I drink a lot of herbal tea and last month I started making my own tea with herbs I grew last summer. It's taken me awhile to get to this step and I'm not exactly sure why- but I suspect convenience. That's the main reason there is so much plastic in our modern lives- we are busy and anything to save time is attractive. And my mornings are busy and popping a tea bag into my tea container saves me about maybe 3-5 seconds. Sometimes it's not really the actual time saved, it's the idea of convenience.
I knew I wanted to make tea last summer so I planted herbs found in my daily teabags- chamomile and lavender being my two favorites. But there are so many easy to grow herbs that are wonderful additions to your tea blend.

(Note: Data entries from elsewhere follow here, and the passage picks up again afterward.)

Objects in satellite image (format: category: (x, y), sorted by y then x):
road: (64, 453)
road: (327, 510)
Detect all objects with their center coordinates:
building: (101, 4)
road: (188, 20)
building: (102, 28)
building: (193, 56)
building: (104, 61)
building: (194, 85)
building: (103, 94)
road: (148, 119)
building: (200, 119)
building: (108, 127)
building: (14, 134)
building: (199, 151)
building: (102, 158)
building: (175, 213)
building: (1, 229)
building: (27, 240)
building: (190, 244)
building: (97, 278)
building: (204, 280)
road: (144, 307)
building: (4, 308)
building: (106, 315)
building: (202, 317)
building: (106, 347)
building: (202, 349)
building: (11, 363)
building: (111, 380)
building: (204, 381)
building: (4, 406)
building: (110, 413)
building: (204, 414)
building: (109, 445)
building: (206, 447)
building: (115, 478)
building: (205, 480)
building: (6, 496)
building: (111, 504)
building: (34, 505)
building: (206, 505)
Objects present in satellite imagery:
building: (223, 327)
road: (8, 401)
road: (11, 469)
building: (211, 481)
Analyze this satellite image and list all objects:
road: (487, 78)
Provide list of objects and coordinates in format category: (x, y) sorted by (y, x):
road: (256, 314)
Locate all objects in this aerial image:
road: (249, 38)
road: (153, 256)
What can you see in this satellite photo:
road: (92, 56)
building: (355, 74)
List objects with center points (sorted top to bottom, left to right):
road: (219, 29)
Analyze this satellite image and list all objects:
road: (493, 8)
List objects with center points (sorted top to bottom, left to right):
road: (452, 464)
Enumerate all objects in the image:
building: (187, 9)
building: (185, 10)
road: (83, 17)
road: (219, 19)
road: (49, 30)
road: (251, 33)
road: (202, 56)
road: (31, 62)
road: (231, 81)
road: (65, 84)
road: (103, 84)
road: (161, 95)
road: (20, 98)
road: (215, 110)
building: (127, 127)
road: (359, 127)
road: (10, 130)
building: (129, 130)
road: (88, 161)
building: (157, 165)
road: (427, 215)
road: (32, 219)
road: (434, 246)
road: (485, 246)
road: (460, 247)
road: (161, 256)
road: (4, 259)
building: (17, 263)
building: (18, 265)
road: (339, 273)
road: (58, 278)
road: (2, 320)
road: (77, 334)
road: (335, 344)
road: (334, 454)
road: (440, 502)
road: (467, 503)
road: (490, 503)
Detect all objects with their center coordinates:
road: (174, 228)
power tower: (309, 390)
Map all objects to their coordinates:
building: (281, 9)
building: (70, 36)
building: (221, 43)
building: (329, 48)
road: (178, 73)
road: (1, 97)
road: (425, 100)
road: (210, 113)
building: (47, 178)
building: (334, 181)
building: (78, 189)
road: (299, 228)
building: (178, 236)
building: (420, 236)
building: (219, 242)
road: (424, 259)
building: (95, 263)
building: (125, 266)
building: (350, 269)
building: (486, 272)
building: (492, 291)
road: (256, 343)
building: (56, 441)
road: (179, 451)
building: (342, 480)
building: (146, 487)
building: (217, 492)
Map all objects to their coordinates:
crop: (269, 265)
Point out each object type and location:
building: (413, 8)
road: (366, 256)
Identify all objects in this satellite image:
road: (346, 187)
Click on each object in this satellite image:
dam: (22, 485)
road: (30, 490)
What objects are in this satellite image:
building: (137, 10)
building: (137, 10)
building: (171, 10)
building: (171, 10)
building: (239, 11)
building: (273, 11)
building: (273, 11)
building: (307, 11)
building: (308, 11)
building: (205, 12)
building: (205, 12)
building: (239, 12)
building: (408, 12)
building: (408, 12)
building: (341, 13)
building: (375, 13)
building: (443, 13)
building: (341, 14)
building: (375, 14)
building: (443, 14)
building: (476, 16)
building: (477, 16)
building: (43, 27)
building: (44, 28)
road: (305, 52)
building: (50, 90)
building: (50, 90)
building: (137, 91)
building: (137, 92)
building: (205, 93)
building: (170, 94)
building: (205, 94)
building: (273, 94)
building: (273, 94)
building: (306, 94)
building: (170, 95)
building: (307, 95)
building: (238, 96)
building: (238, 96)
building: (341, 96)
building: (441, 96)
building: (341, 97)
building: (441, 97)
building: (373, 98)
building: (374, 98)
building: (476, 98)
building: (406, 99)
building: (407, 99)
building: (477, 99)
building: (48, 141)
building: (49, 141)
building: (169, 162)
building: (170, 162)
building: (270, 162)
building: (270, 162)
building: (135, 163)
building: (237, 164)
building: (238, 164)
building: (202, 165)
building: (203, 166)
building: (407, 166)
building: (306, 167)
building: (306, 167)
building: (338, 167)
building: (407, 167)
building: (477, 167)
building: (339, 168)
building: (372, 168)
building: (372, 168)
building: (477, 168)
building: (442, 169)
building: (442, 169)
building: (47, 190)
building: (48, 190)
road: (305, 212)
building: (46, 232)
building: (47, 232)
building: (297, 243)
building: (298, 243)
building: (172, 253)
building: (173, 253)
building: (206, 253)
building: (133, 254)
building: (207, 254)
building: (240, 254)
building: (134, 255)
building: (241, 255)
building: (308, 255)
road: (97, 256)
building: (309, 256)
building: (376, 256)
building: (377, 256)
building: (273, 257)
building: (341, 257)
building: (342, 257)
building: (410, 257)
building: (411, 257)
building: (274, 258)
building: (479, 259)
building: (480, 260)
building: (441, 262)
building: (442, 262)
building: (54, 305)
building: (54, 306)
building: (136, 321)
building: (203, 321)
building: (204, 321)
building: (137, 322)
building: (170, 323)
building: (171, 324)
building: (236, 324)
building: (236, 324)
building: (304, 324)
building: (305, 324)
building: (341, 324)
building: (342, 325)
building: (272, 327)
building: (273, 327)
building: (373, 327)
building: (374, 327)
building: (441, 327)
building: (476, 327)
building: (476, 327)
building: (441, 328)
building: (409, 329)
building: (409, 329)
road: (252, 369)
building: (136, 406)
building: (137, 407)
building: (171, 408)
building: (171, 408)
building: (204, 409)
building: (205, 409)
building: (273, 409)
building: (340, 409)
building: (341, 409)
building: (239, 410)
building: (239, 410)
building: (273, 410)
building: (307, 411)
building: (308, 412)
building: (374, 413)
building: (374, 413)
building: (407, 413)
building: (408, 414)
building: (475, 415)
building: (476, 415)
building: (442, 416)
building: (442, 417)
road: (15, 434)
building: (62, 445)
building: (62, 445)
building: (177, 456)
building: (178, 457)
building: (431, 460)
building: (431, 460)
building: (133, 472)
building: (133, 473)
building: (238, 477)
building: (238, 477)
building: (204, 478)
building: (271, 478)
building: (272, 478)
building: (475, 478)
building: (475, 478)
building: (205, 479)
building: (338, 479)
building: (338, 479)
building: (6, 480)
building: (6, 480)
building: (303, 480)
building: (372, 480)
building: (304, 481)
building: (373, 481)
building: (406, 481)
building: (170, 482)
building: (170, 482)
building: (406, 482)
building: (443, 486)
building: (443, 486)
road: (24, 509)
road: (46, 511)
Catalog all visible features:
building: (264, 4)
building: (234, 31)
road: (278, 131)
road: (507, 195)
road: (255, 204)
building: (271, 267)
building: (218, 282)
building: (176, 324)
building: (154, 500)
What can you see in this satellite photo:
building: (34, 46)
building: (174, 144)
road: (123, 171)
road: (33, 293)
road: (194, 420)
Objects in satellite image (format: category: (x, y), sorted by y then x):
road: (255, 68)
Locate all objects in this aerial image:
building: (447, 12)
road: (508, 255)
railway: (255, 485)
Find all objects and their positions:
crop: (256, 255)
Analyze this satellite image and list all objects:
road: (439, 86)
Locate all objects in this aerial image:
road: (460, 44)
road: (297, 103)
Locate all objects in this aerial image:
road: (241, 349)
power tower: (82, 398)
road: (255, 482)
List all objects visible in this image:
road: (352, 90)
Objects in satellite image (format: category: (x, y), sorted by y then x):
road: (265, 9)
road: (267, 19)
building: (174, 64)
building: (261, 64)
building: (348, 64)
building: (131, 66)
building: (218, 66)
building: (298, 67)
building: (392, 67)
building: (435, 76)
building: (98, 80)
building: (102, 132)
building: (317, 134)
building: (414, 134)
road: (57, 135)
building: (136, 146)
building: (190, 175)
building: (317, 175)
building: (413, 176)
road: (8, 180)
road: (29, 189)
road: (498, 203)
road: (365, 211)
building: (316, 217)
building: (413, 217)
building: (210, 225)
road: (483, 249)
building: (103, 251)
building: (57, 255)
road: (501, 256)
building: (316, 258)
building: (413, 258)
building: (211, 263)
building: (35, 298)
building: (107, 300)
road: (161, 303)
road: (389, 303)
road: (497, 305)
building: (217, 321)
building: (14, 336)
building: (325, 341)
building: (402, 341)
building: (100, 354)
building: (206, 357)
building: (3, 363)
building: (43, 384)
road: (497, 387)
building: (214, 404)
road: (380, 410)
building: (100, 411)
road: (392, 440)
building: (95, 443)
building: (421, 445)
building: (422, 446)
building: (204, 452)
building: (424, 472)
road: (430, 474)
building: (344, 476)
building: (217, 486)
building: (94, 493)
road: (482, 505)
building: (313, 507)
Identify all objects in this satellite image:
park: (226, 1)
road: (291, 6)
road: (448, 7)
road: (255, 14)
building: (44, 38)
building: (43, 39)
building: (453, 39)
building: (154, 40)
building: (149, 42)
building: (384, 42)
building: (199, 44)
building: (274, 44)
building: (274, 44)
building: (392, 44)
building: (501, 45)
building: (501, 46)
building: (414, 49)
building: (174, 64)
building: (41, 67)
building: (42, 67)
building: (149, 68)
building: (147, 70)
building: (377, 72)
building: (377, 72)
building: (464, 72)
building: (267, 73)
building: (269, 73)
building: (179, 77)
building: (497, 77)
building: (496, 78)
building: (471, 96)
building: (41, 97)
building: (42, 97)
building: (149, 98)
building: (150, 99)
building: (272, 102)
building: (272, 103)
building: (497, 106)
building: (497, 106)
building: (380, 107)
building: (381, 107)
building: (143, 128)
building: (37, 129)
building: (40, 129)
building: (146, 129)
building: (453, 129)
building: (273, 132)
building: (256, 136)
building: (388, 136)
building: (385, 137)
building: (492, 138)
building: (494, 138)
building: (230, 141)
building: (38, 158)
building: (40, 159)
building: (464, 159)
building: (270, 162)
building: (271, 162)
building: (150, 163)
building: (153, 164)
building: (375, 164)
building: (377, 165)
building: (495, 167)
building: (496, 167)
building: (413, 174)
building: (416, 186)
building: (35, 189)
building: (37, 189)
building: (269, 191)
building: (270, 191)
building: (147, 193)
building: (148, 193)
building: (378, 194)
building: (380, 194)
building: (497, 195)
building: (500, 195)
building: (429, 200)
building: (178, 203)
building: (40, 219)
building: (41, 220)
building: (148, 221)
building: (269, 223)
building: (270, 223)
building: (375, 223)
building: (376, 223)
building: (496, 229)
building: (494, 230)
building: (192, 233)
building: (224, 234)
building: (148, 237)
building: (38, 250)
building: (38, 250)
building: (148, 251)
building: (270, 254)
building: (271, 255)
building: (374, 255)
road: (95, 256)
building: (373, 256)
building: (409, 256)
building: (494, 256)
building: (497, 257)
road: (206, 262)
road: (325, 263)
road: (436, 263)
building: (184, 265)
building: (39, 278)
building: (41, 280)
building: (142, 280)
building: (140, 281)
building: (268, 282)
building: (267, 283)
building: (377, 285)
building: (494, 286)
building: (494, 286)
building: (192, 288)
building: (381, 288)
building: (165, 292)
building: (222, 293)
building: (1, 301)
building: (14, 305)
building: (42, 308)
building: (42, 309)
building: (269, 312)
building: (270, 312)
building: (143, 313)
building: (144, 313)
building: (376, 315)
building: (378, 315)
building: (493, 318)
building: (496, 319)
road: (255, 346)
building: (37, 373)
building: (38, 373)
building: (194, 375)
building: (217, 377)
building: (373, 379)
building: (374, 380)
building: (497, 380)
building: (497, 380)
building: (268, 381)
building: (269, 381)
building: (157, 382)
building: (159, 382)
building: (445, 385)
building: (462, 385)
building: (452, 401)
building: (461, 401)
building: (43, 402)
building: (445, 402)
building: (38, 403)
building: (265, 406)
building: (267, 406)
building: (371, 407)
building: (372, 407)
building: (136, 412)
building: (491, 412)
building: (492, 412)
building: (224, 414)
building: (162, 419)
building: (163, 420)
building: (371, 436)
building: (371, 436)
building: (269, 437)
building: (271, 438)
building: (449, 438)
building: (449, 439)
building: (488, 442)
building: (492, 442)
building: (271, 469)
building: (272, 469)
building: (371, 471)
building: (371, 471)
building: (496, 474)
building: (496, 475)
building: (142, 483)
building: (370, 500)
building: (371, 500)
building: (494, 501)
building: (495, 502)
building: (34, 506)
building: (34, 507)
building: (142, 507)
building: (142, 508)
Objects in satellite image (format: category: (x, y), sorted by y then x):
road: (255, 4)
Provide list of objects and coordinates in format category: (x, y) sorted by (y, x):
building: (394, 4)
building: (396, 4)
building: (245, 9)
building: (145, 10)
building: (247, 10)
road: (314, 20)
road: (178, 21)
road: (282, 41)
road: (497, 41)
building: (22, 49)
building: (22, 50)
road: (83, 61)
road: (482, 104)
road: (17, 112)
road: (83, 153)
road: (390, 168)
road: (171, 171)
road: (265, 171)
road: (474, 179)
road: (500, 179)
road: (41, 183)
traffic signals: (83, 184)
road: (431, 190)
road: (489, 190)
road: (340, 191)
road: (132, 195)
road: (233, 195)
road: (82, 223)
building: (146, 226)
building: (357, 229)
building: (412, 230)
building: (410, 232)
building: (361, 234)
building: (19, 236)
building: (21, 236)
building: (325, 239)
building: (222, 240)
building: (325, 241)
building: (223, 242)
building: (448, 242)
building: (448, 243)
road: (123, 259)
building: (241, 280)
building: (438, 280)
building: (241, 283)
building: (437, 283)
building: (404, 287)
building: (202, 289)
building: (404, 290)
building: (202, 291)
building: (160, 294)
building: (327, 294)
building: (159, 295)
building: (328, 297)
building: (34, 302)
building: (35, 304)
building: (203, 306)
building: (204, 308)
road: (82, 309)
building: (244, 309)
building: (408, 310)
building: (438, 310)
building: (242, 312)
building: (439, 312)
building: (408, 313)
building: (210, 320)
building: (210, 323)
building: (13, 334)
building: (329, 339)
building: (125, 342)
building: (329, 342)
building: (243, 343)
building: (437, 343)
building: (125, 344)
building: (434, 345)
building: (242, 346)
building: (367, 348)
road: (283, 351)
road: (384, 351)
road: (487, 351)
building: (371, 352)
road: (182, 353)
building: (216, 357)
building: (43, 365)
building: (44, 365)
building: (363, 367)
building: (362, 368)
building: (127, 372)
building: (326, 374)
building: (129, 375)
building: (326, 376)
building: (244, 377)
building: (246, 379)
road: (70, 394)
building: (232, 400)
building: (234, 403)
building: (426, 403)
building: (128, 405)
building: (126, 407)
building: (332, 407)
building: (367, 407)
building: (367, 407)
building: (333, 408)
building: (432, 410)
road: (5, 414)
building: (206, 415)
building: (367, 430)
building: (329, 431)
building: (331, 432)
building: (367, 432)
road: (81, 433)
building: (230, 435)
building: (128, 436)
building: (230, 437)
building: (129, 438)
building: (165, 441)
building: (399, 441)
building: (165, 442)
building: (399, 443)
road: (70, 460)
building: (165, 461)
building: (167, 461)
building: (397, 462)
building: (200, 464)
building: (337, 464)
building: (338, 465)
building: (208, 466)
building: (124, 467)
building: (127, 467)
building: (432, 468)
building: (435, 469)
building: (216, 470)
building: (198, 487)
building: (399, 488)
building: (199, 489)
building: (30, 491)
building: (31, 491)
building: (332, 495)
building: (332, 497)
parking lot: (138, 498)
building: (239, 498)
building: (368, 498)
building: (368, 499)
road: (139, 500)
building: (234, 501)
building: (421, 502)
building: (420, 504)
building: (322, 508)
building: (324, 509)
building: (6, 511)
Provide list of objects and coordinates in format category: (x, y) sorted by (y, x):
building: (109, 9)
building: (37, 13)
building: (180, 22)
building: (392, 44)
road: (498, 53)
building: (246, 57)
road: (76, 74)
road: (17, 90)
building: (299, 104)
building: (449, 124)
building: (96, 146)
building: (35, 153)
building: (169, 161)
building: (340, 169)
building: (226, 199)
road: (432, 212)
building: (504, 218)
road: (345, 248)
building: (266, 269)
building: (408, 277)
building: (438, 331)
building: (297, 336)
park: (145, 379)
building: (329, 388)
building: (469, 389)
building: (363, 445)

All the mints, Lemon Balm, Pineapple Sage, Lemon Verbena, and the petals and hips of roses.
I planted Lavender plants a few years ago and even here in Maine it is a hardy perennial- I just cover the plants after the Xmas holidays with evergreen boughs from left over Xmas trees. This helps protect them from the extreme changes in weather especially if we don't have a lot of snow. Lavender is easy to harvest, simply cut the flowers right before full bloom. I like to leave a few inches of stem so I can tie into bunches and hang upside down. Cutting lavender is a lovely, relaxing chore.
Chamomile I start by seed right in the garden. It can be a bit fussy to germinate especially if it's dry because it likes a bit of moisture. Last summer I seeded chamomile at least three times and finally in late summer it took off. The great thing is once planted it easily reseeds- so this summer I should have a great harvest with very little effort. Chamomile is slower to harvest than Lavender, I tend to pinch the flower buds sitting on a low stool. It's also messy to dry as it creates a fine yellow dust. I use flat wicker baskets and next summer I'm going to remember to place a cloth underneath to save on clean up time.
Any herb that has a stem I cut and bunch with thread and hang upside down to dry. I also invested in a hanging drier which fits in a doorway. I love my drying rack as I can dry lots of herbs in very little space. To preserve your herbs store in an airtight jar or container.
During the growing season you can use herbs fresh to make tea and later in the year you'll have lots of fun making blends. I use a teapot with a mesh insert. I'm saving money, people love the fresh smell of my tea and it's been an easy way for me to reduce my trash and save money.